Data visualization images:
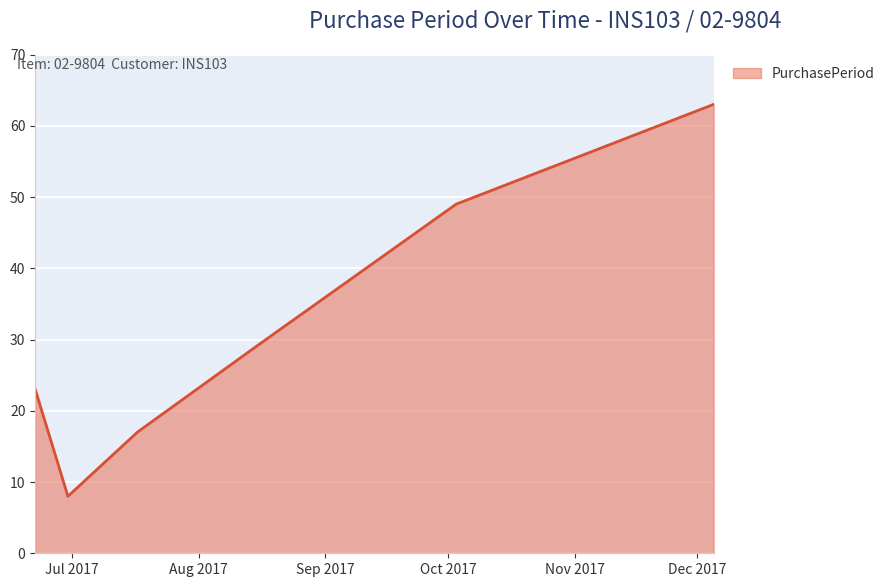

How many values are below 29?

3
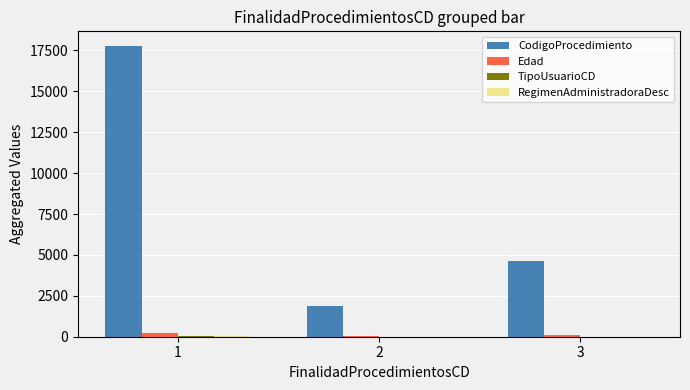

At which category is the sum across all series the highest?

1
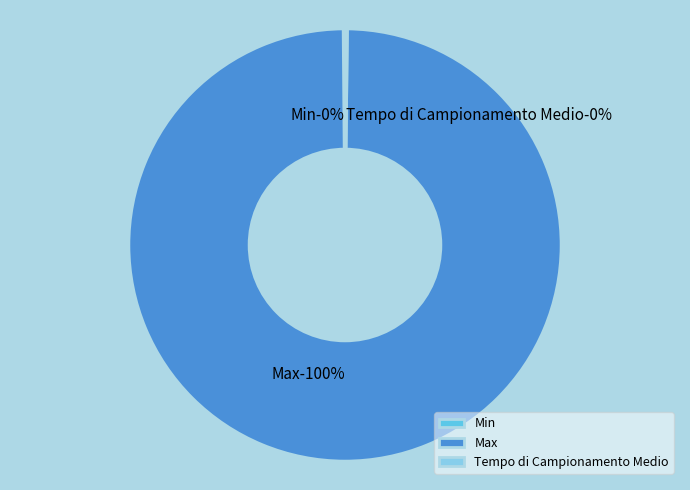

How much of the chart is everything except Min?

99.9%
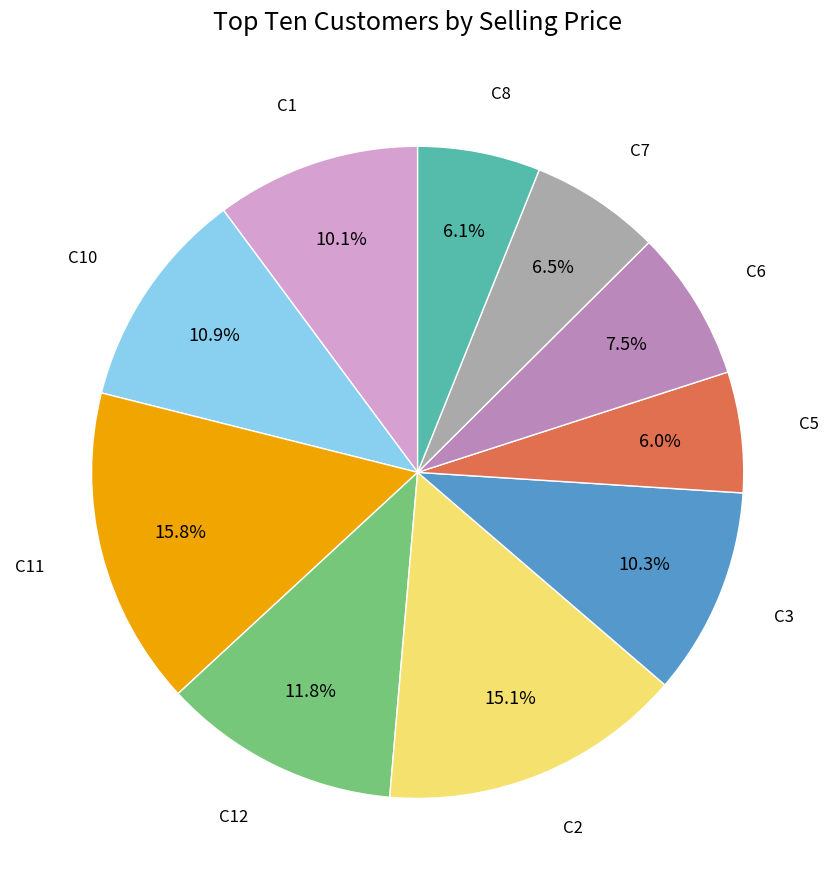

Does any single category account for the majority?

No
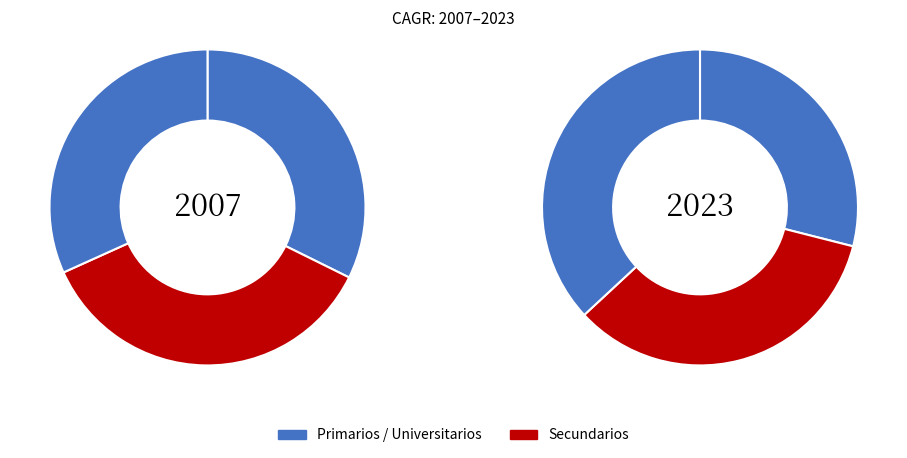

Is it true that Universitarios is 17% of the pie?

False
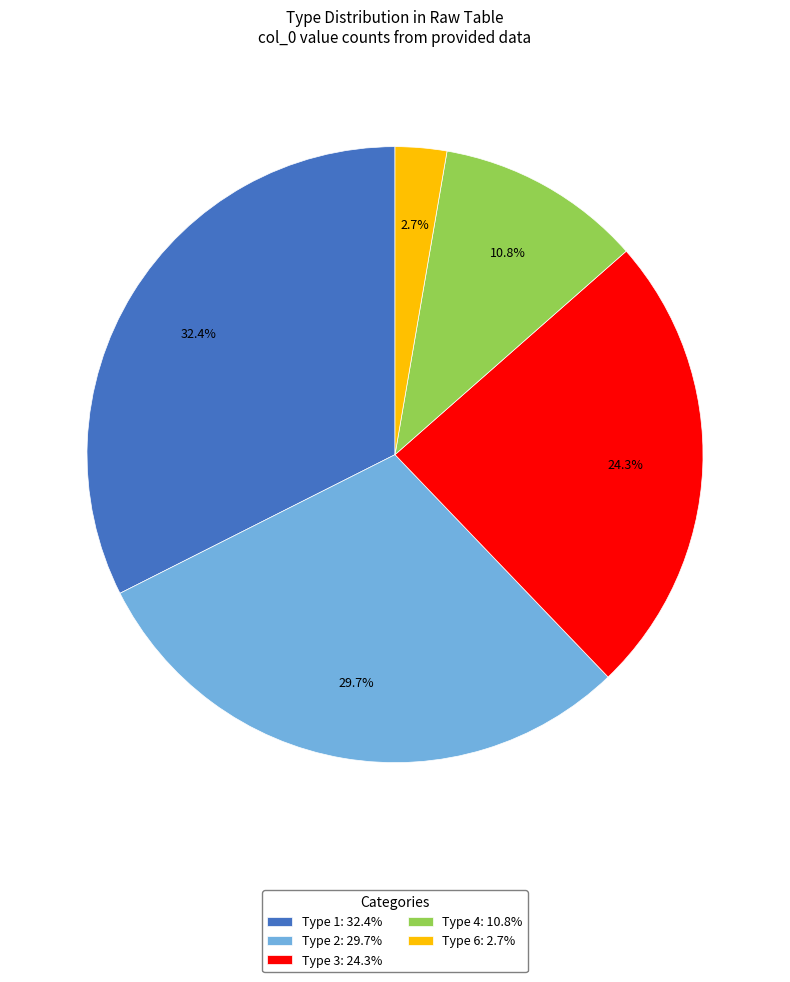

Count the number of slices in the pie.

5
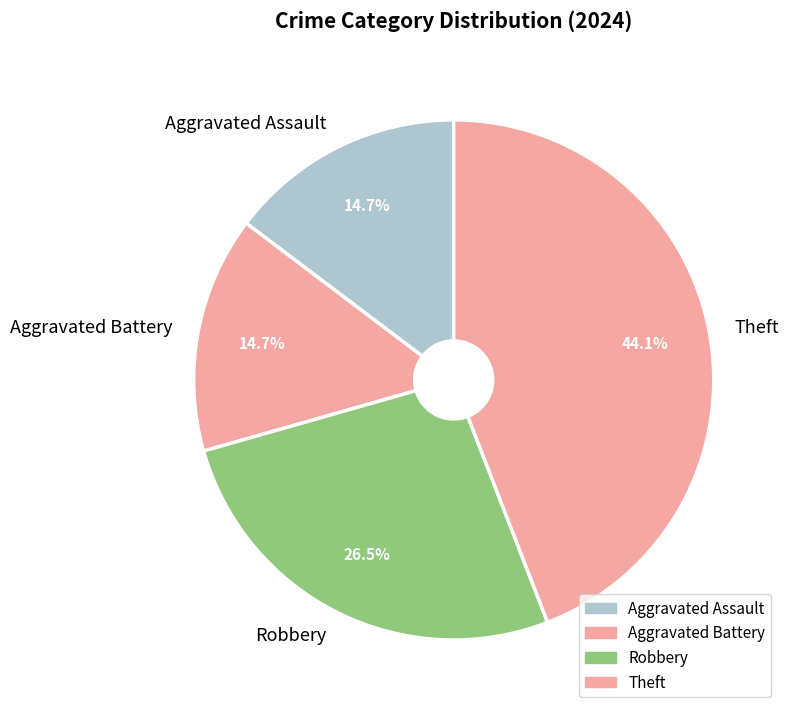

What is the largest slice in the pie chart?

Theft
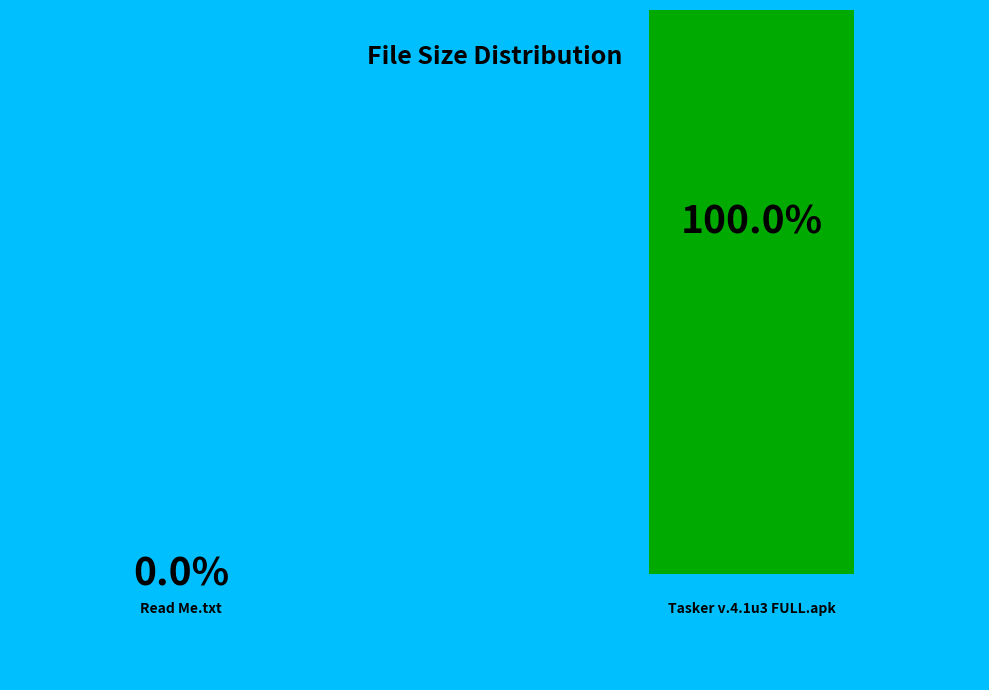

How many segments does this pie chart have?

2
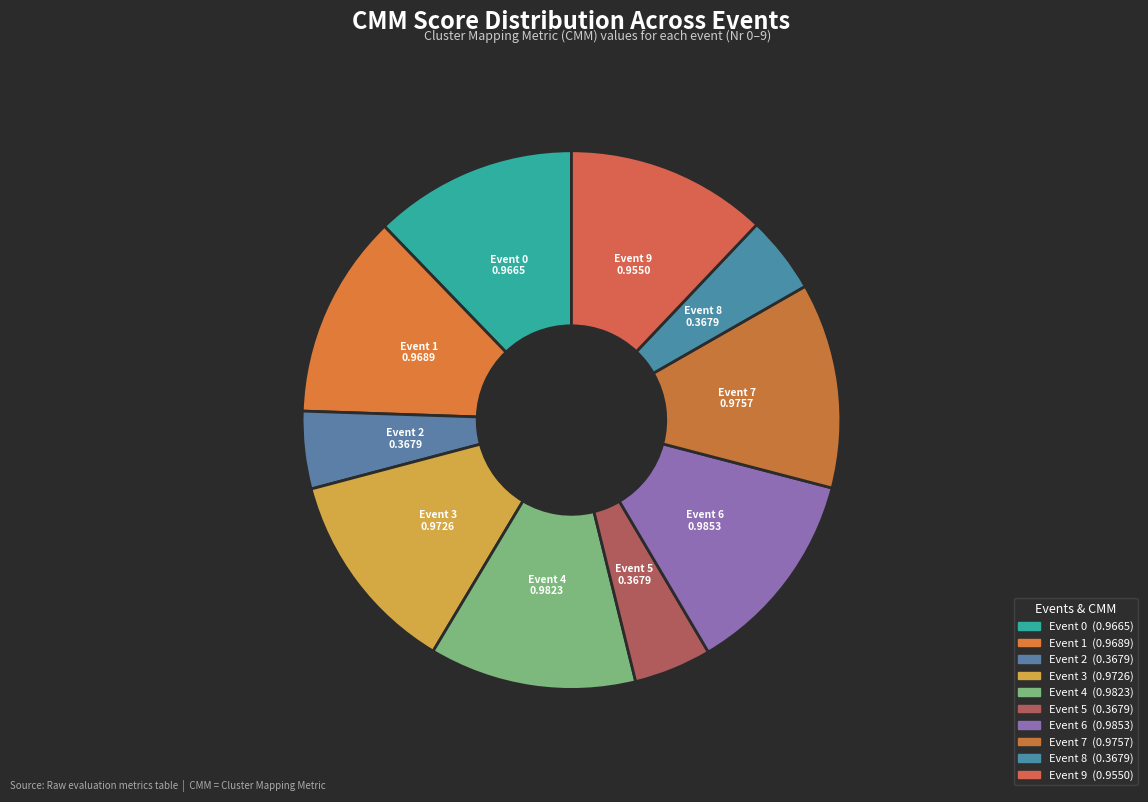

Which has a higher value, Event 9 or Event 5?

Event 9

Assignment: Write out every line of the data above word for word, leaving out the pictures.

Answer section:
How many values are below 29?

3

At which category is the sum across all series the highest?

1

How much of the chart is everything except Min?

99.9%

Does any single category account for the majority?

No

Is it true that Universitarios is 17% of the pie?

False

Count the number of slices in the pie.

5

What is the largest slice in the pie chart?

Theft

How many segments does this pie chart have?

2

Which has a higher value, Event 9 or Event 5?

Event 9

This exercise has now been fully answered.